◆ **Work instruction**: In the material below, find the line that contains "sobre um evento que faz parte da identidade" and the line that contains "You achieved a BeautyScore of 141", then write out exactly those two lines and everything between them.

◆ **Supplied records**:
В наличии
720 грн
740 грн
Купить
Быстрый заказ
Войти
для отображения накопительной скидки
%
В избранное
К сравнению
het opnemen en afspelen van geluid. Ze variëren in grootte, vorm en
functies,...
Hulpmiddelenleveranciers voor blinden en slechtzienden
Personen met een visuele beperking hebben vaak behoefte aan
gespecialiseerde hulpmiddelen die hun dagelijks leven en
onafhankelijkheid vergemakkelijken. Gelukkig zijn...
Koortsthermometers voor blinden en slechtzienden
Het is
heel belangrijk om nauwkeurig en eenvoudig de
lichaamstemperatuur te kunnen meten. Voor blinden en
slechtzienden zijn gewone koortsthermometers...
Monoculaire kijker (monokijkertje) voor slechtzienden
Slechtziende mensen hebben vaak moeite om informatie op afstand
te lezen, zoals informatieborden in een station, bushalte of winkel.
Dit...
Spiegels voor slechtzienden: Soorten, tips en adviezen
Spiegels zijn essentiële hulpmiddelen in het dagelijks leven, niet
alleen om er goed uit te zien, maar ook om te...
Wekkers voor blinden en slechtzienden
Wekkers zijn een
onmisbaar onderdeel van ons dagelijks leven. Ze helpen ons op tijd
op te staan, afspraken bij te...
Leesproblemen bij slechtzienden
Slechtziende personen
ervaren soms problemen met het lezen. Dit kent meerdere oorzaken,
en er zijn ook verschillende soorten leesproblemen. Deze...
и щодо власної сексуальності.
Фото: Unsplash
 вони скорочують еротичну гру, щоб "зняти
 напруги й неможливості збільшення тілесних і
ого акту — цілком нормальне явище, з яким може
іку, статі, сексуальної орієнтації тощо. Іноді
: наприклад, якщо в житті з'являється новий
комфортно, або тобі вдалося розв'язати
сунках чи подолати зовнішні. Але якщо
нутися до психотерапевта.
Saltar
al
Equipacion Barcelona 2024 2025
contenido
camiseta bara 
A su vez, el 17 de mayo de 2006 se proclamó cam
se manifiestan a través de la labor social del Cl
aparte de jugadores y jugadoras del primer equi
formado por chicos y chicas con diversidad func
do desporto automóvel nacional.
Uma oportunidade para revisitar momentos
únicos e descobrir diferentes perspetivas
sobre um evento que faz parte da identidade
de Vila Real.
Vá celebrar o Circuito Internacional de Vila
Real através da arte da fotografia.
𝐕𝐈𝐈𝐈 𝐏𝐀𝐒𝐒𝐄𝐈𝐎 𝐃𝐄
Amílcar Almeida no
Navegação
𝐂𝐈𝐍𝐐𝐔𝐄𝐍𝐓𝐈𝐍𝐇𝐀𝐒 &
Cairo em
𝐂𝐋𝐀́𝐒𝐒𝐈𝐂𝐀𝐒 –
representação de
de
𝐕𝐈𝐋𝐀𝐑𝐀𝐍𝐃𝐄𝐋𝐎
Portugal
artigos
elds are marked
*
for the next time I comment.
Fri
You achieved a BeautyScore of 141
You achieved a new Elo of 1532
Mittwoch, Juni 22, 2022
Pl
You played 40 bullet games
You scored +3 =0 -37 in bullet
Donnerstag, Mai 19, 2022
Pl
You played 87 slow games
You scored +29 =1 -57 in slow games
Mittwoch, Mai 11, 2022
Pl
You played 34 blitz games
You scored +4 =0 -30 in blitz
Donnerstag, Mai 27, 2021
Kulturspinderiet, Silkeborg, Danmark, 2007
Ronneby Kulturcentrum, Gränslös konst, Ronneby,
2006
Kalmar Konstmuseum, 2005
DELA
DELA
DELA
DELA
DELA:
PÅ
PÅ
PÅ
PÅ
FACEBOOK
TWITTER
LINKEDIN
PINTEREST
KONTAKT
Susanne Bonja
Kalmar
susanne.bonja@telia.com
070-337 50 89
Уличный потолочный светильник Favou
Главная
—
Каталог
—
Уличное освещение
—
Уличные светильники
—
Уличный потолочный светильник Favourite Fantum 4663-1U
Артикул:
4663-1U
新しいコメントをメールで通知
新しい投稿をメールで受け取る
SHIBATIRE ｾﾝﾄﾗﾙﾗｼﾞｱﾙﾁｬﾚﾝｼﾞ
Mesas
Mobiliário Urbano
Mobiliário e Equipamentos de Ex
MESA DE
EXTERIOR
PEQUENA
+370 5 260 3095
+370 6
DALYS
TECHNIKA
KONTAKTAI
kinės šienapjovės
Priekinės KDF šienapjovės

◆ **Task answer**:
sobre um evento que faz parte da identidade
de Vila Real.
Vá celebrar o Circuito Internacional de Vila
Real através da arte da fotografia.
𝐕𝐈𝐈𝐈 𝐏𝐀𝐒𝐒𝐄𝐈𝐎 𝐃𝐄
Amílcar Almeida no
Navegação
𝐂𝐈𝐍𝐐𝐔𝐄𝐍𝐓𝐈𝐍𝐇𝐀𝐒 &
Cairo em
𝐂𝐋𝐀́𝐒𝐒𝐈𝐂𝐀𝐒 –
representação de
de
𝐕𝐈𝐋𝐀𝐑𝐀𝐍𝐃𝐄𝐋𝐎
Portugal
artigos
elds are marked
*
for the next time I comment.
Fri
You achieved a BeautyScore of 141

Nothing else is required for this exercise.